Other Retirement Account Combinations

If you don't have a 401(k) through work, you can contribute to both a traditional IRA and a Roth IRA as long as your combined contributions don't exceed the $6,000 annual limit as of 2019. Again, this increases to $7,000 for those who are age 50 or older.

It might not make sense to contribute to a traditional IRA and 401(k) in the same year unless you're eligible for deductible contributions because these two accounts are designed to do exactly the same thing. The only difference is that IRAs have much lower contribution limits than 401(k)s.

You can contribute to a small business retirement plan, such as a SEP IRA, if you earn income from freelance or contracting work on the side.

About IRA Deductions

Investors who have 401(k)s don't automatically get an upfront tax deduction the way traditional IRA investors do, but you can qualify for a full deduction if your MAGI is less than $64,000 as of 2019. You must be single or file as head of household. 

The deduction amount begins phasing out with MAGIs of between $64,000 and $74,000. You cannot claim the IRA deduction at all if your income is over $74,000.

Deductions begin to phase out at $103,000 and are capped at $123,000 for married couples who file joint tax returns if the spouse who is making the contribution is covered by a 401(k) or related plan at work. This increases to $193,000 to $203,000 if the contributing spouse is married to someone who's covered by a workplace plan. The phase-out range for a married individual filing a separate return is $0 to $10,000.

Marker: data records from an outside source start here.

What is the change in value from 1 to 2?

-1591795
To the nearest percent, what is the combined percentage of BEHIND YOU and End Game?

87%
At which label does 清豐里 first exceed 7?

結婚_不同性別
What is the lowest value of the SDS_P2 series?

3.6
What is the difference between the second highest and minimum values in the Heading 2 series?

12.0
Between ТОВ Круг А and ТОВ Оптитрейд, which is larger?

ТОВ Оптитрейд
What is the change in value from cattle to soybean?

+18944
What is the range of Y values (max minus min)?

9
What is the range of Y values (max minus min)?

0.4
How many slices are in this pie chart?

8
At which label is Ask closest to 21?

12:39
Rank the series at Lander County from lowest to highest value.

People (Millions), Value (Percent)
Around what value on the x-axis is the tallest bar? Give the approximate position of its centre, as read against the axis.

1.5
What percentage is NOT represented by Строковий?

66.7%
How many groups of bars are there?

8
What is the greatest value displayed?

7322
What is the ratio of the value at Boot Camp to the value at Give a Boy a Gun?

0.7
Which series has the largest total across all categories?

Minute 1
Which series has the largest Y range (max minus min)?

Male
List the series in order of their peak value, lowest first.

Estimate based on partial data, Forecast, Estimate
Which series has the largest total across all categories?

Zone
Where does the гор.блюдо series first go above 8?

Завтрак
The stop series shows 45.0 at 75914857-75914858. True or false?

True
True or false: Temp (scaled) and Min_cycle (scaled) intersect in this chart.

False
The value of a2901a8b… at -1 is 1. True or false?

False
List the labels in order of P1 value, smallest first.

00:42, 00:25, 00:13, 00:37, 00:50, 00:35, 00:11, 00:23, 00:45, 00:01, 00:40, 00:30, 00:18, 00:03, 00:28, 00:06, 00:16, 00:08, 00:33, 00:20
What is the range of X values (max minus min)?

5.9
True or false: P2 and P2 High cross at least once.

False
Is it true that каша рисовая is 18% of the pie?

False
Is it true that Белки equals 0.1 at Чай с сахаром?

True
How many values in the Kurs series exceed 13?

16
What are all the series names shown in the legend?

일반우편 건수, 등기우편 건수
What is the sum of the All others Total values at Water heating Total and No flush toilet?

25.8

SEP contributions are fully deductible up to 25 percent of gross annual income of $56,000 in 2019, even if you max out your 401(k) contributions. This can really put a dent in your tax bill. 

How Much to Contribute to a 401(k) and a Roth IRA

It's usually advisable from a financial planning perspective to take full advantage of any employer matching contributions to a retirement plan at work before considering an IRA. It makes sense to contribute at least as much as the matching percentage if your employer matches 401(k) contributions.

Ten to 15 percent of pretax income is a good rule of thumb for serious retirement investors. After that, consider maxing out a Roth IRA, or at least set aside as much as you can into this type of account throughout the year. The tax benefits will pay off, particularly if you expect your income tax rate to rise over time. 

NOTE: The content on this site is provided for informational purposes only. It's not intended to be professional financial advice and should not be the sole basis for your investment or tax-planning decisions.